Law does kids more harm than good, say critics

In an article published by the Electronic Freedom Foundation, authors Jason Kelley, Aaron Mackey and Joe Mullin argue that, far from protecting kids from online danger, the bill itself is dangerous. Despite the amendments, they say, KOSA is “still an unconstitutional censorship bill that continues to empower state officials to target services and online content they do not like.”

A fundamental issue for the EEF is who controls the levels of power, and what their intentions are in handling them. Conservative lawmakers who oppose particular manifestations of gender, for instance, could restrict important health information. The authors of the article argue KOSA will require “an enormous number of websites, apps, and online platforms to filter and block legal, and important, speech.” But their concern centers around certain subsets of young users – in particular, LGBTQ+ at risk of being blocked from access to resources or services, young people searching for information on reproductive rights or mental health, marginalized communities, young activists engaged in online political debate, teens fighting addiction and substance abuse, and “any young person seeking truthful news or information that could be considered depressing.”

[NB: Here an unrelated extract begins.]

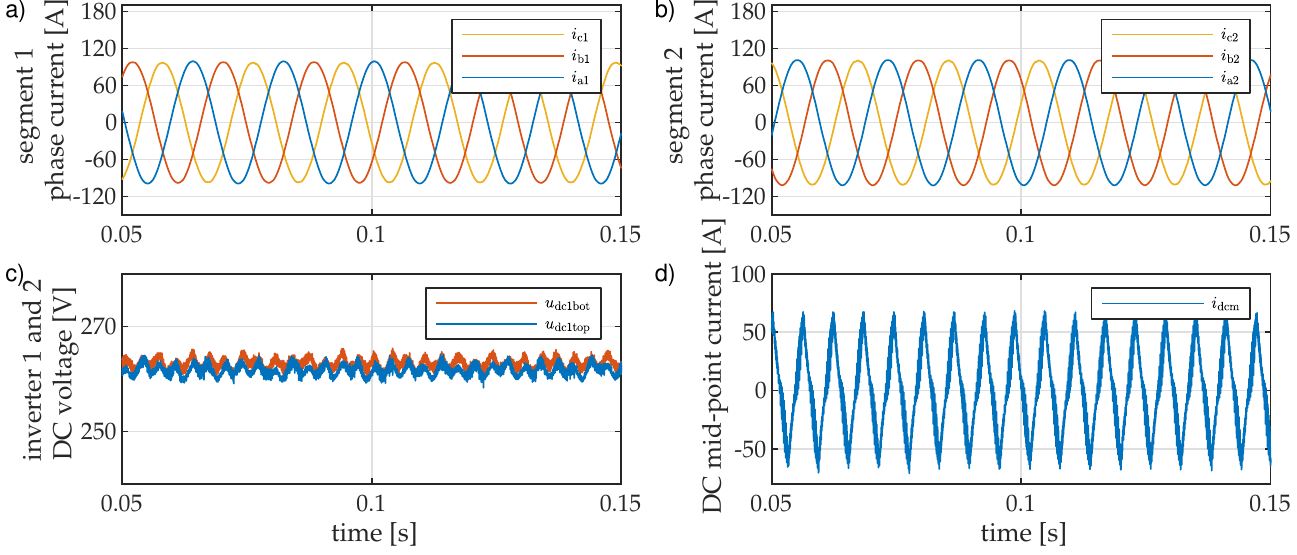
Figure 21. DC circuit analysis in dual-inverter configuration—experimental results, ( a ) inverter 1 output current, ( b ) inverter 2 output current, ( c ) common DC circuit voltages, ( d ) current between mid-points of DC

Furthermore, they say, “the legal requirements of KOSA are still only possible for sites to safely follow if they restrict access to content based on age, effectively mandating age verification” – and making restrictions on design redundant. In their view, KOSA tries to “launder restrictions on content that lawmakers do not like through liability for supposedly harmful design features. But,” the point out, “the First Amendment still prohibits Congress from indirectly trying to censor lawful speech it disfavors.”

States table and argue over online threats and verification solutions

Debate is also bubbling at the state level. In California, the digital rights group TechFreedom filed an amicus brief urging the U.S. Court of Appeals for the Ninth Circuit to affirm the district court’s decision blocking enforcement of California’s Age-Appropriate Design Code. In a release, the group argues that websites should not be forced to implement age verification or other so-called child-proofing measures.

“‘Protect the children!’ Internet laws may be good politics, but they’re a disaster for the children they’re supposed to serve,” says Corbin K. Barthold, director of appellate litigation at TechFreedom. “Simply put, California is pressuring users to submit to invasive data collection. By eroding online anonymity, age verification chills free speech and free association. ”

In Kentucky, Republican lawmakers are pushing a bill that would require parents to send social media companies a signed affidavit and government ID for authentication before their kids can create accounts. House Bill 450 would “establish a civil cause of action against any commercial entity that publishes matter harmful to minors on the internet without obtaining age verification.”

“I have heard too many horror stories of school-aged children being preyed upon by adults several states away,” says a tweet on X.com from Representative Josh Calloway, the bill’s primary co-sponsor. “While this bill may not put a complete stop to this atrocity, I believe it will establish a safeguard that may save lives.”

New pornographer says no to kids, law

In Canada, the age verification debate is focused on pornography, as the House of Commons considers a Senate bill that would require age verification for access to Pornhub and other pornographic content sites. In a report from the CBC, Solomon Friedman, a partner and vice-president of compliance at Ethical Capital Partners, which owns Pornhub parent company Aylo, says the site could consider blocking Canadian users if the current version of the law passes.

“We want no children on our platform whatsoever,” says Friedman, whose firm acquired Aylo in 2023. “We’re going to committee to ensure that the wrong legislation doesn’t get passed.” Pornhub has had its share of issues with content depicting child sexual exploitation and other non consensual acts, and has already blocked users in multiple states from accessing the site over verification laws.